=== EXTRACTED RECORDS ===

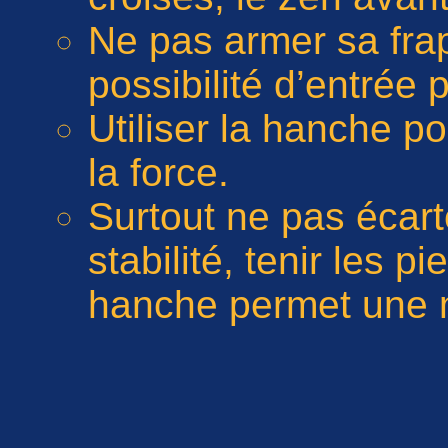
Ne pas armer sa frap
possibilité d’entrée 
Utiliser la hanche p
la force.
Surtout ne pas écart
stabilité, tenir les p
hanche permet une m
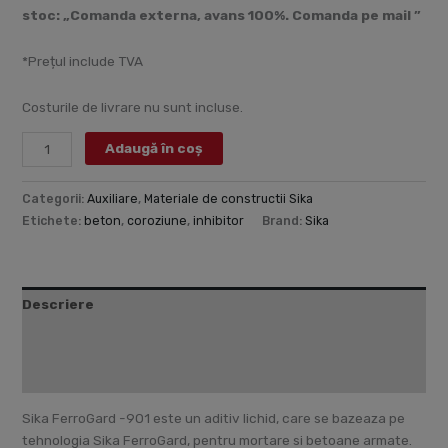
stoc: „Comanda externa, avans 100%. Comanda pe mail ”
*Prețul include TVA
Costurile de livrare nu sunt incluse.
Adaugă în coș
Categorii:
Auxiliare
,
Materiale de constructii Sika
Etichete:
beton
,
coroziune
,
inhibitor
Brand:
Sika
Descriere
Fișă tehnică
Recenzii (0)
Sika FerroGard -901 este un aditiv lichid, care se bazeaza pe
tehnologia Sika FerroGard, pentru mortare si betoane armate.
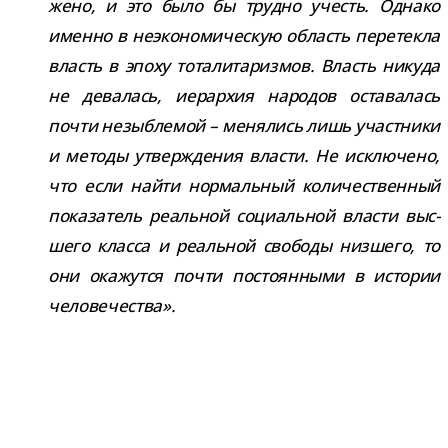
жено, и это было бы трудно учесть. Однако
именно в неэко­но­ми­че­скую область пере­текла
власть в эпоху тота­ли­та­риз­мов. Власть никуда
не дева­лась, иерар­хия наро­дов оста­ва­лась
почти незыб­ле­мой – меня­лись лишь участ­ники
и методы утвер­жде­ния вла­сти. Не исклю­чено,
что если найти нор­маль­ный коли­че­ствен­ный
пока­за­тель реаль­ной соци­аль­ной вла­сти выс­
шего класса и реаль­ной сво­боды низ­шего, то
они ока­жутся почти посто­ян­ными в исто­рии
человечества».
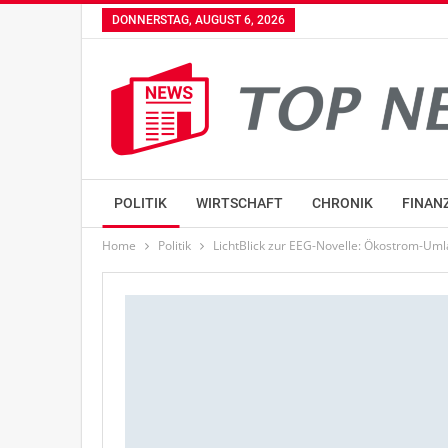
DONNERSTAG, AUGUST 6, 2026
POLITIK
WIRTSCHAFT
CHRONIK
FINAN
Home
Politik
LichtBlick zur EEG-Novelle: Ökostrom-Um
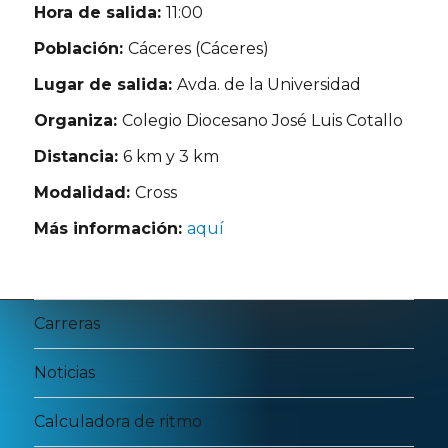
Hora de salida:
11:00
Población:
Cáceres (Cáceres)
Lugar de salida:
Avda. de la Universidad
Organiza:
Colegio Diocesano José Luis Cotallo
Distancia:
6 km y 3 km
Modalidad:
Cross
Más información:
aquí
Carreras
Noticias
Calculadora de ritmo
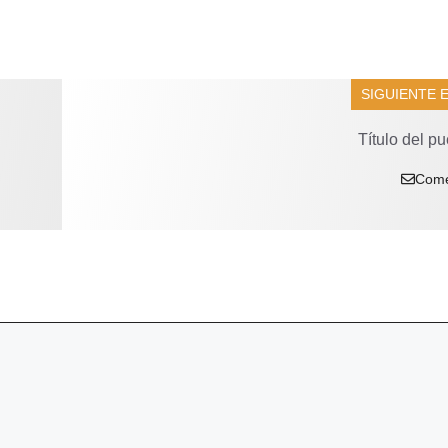
SIGUIENTE 
Título del pu
Come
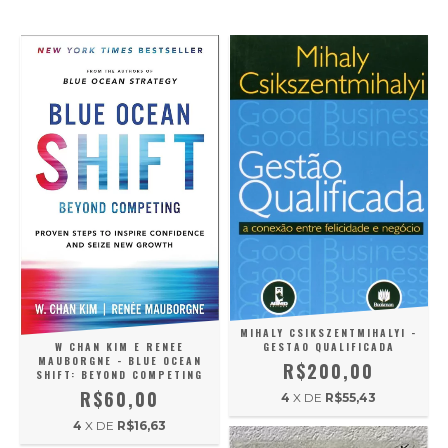
MIHALY CSIKSZENTMIHALYI -
W CHAN KIM E RENEE
GESTAO QUALIFICADA
MAUBORGNE - BLUE OCEAN
R$200,00
SHIFT: BEYOND COMPETING
R$60,00
4
X DE
R$55,43
4
X DE
R$16,63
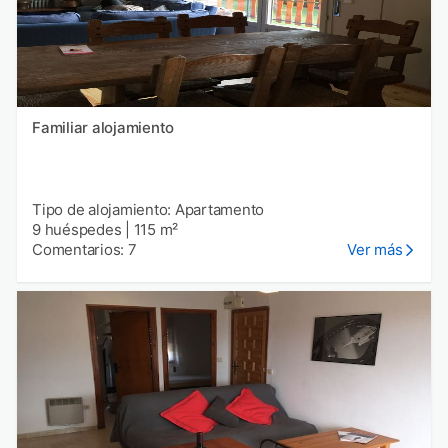
Familiar alojamiento
Tipo de alojamiento: Apartamento
9 huéspedes
|
115 m²
Comentarios: 7
Ver más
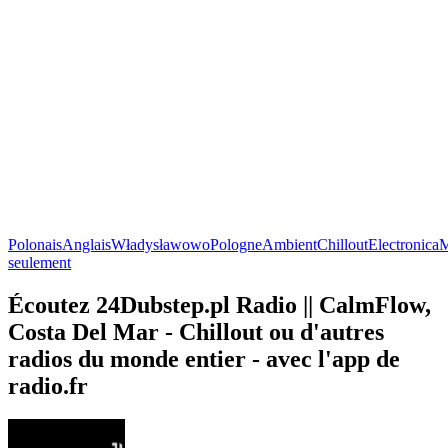
Polonais
Anglais
Władysławowo
Pologne
Ambient
Chillout
Electronica
M
seulement
Écoutez 24Dubstep.pl Radio || CalmFlow,
Costa Del Mar - Chillout ou d'autres
radios du monde entier - avec l'app de
radio.fr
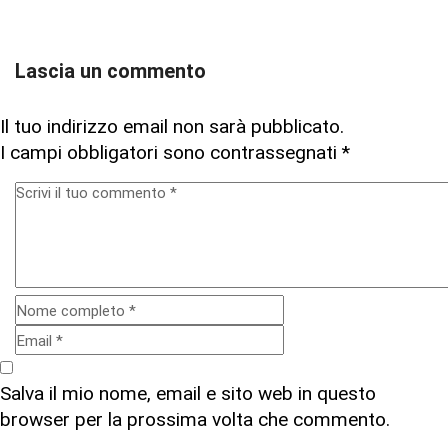
Lascia un commento
Il tuo indirizzo email non sarà pubblicato.
I campi obbligatori sono contrassegnati
*
Salva il mio nome, email e sito web in questo
browser per la prossima volta che commento.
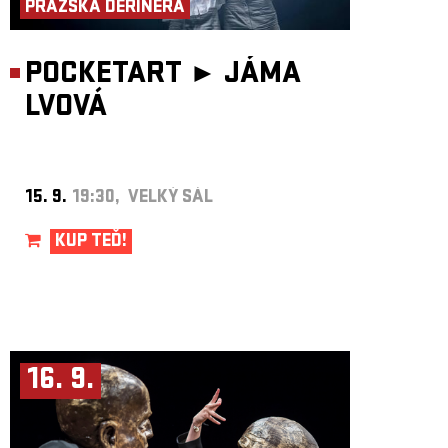
PRAŽSKÁ DERINERA
POCKETART ►
JÁMA
LVOVÁ
15. 9.
19:30, VELKÝ SÁL
KUP TEĎ!
16. 9.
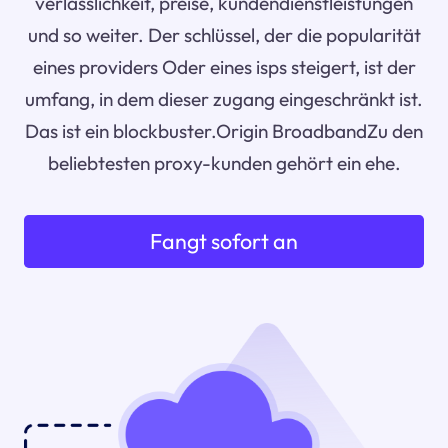
verlässlichkeit, preise, kundendienstleistungen
und so weiter. Der schlüssel, der die popularität
eines providers Oder eines isps steigert, ist der
umfang, in dem dieser zugang eingeschränkt ist.
Das ist ein blockbuster.Origin BroadbandZu den
beliebtesten proxy-kunden gehört ein ehe.
Fangt sofort an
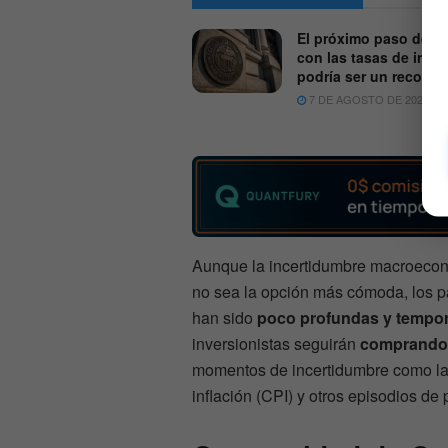
El próximo paso de la
con las tasas de inter
podría ser un recorte
7 DE AGOSTO DE 2026
Aunque la incertidumbre macroecon
no sea la opción más cómoda, los p
han sido
poco profundas y tempor
inversionistas seguirán
comprando 
momentos de incertidumbre como las
inflación (CPI) y otros episodios de 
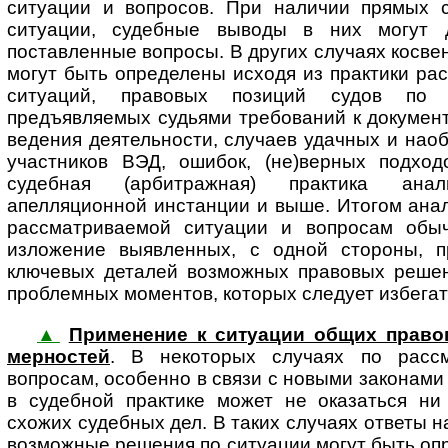
ситуации и вопросов. При наличии прямых 
ситуации, судебные выводы в них могут 
поставленные вопросы. В других случаях косв
могут быть определены исходя из практики ра
ситуаций, правовых позиций судов по 
предъявляемых судьями требований к документ
ведения деятельности, случаев удачных и нао
участников ВЭД, ошибок, (не)верных подход
судебная (арбитражная) практика ана
апелляционной инстанции и выше. Итогом анал
рассматриваемой ситуации и вопросам обыч
изложение выявленных, с одной стороны, п
ключевых деталей возможных правовых решени
проблемных моментов, которых следует избегат
▲
Применение к ситуации общих правоп
мер­нос­тей
. В некоторых случаях по расс
вопросам, особенно в связи с новыми законами
в судебной практике может не оказаться ни
схожих судебных дел. В таких случаях ответы 
возможные решения по ситуации могут быть оп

===

→ JOB ITEM: Reproduce all the entries that precede this task, word for word, minus any pictures.

→ ANSWER SECTION:
Ne pas armer sa frap
possibilité d’entrée 
Utiliser la hanche p
la force.
Surtout ne pas écart
stabilité, tenir les p
hanche permet une m
stoc: „Comanda externa, avans 100%. Comanda pe mail ”
*Prețul include TVA
Costurile de livrare nu sunt incluse.
Adaugă în coș
Categorii:
Auxiliare
,
Materiale de constructii Sika
Etichete:
beton
,
coroziune
,
inhibitor
Brand:
Sika
Descriere
Fișă tehnică
Recenzii (0)
Sika FerroGard -901 este un aditiv lichid, care se bazeaza pe
tehnologia Sika FerroGard, pentru mortare si betoane armate.
жено, и это было бы трудно учесть. Однако
именно в неэко­но­ми­че­скую область пере­текла
власть в эпоху тота­ли­та­риз­мов. Власть никуда
не дева­лась, иерар­хия наро­дов оста­ва­лась
почти незыб­ле­мой – меня­лись лишь участ­ники
и методы утвер­жде­ния вла­сти. Не исклю­чено,
что если найти нор­маль­ный коли­че­ствен­ный
пока­за­тель реаль­ной соци­аль­ной вла­сти выс­
шего класса и реаль­ной сво­боды низ­шего, то
они ока­жутся почти посто­ян­ными в исто­рии
человечества».
DONNERSTAG, AUGUST 6, 2026
POLITIK
WIRTSCHAFT
CHRONIK
FINAN
Home
Politik
LichtBlick zur EEG-Novelle: Ökostrom-Um
Hora de salida:
11:00
Población:
Cáceres (Cáceres)
Lugar de salida:
Avda. de la Universidad
Organiza:
Colegio Diocesano José Luis Cotallo
Distancia:
6 km y 3 km
Modalidad:
Cross
Más información:
aquí
Carreras
Noticias
Calculadora de ritmo
SIGUIENTE 
Título del pu
Come
MIHALY CSIKSZENTMIHALYI -
W CHAN KIM E RENEE
GESTAO QUALIFICADA
MAUBORGNE - BLUE OCEAN
R$200,00
SHIFT: BEYOND COMPETING
R$60,00
4
X DE
R$55,43
4
X DE
R$16,63
Familiar alojamiento
Tipo de alojamiento: Apartamento
9 huéspedes
|
115 m²
Comentarios: 7
Ver más
Polonais
Anglais
Władysławowo
Pologne
Ambient
Chillout
Electronica
M
seulement
Écoutez 24Dubstep.pl Radio || CalmFlow,
Costa Del Mar - Chillout ou d'autres
radios du monde entier - avec l'app de
radio.fr
Lascia un commento
Il tuo indirizzo email non sarà pubblicato.
I campi obbligatori sono contrassegnati
*
Salva il mio nome, email e sito web in questo
browser per la prossima volta che commento.
PRAŽSKÁ DERINERA
POCKETART ►
JÁMA
LVOVÁ
15. 9.
19:30, VELKÝ SÁL
KUP TEĎ!
16. 9.
verlässlichkeit, preise, kundendienstleistungen
und so weiter. Der schlüssel, der die popularität
eines providers Oder eines isps steigert, ist der
umfang, in dem dieser zugang eingeschränkt ist.
Das ist ein blockbuster.Origin BroadbandZu den
beliebtesten proxy-kunden gehört ein ehe.
Fangt sofort an
El próximo paso de la
con las tasas de inter
podría ser un recorte
7 DE AGOSTO DE 2026
Aunque la incertidumbre macroecon
no sea la opción más cómoda, los p
han sido
poco profundas y tempor
inversionistas seguirán
comprando 
momentos de incertidumbre como las
inflación (CPI) y otros episodios de 
ситуации и вопросов. При наличии прямых 
ситуации, судебные выводы в них могут 
поставленные вопросы. В других случаях косв
могут быть определены исходя из практики ра
ситуаций, правовых позиций судов по 
предъявляемых судьями требований к документ
ведения деятельности, случаев удачных и нао
участников ВЭД, ошибок, (не)верных подход
судебная (арбитражная) практика ана
апелляционной инстанции и выше. Итогом анал
рассматриваемой ситуации и вопросам обыч
изложение выявленных, с одной стороны, п
ключевых деталей возможных правовых решени
проблемных моментов, которых следует избегат
▲
Применение к ситуации общих правоп
мер­нос­тей
. В некоторых случаях по расс
вопросам, особенно в связи с новыми законами
в судебной практике может не оказаться ни
схожих судебных дел. В таких случаях ответы 
возможные решения по ситуации могут быть оп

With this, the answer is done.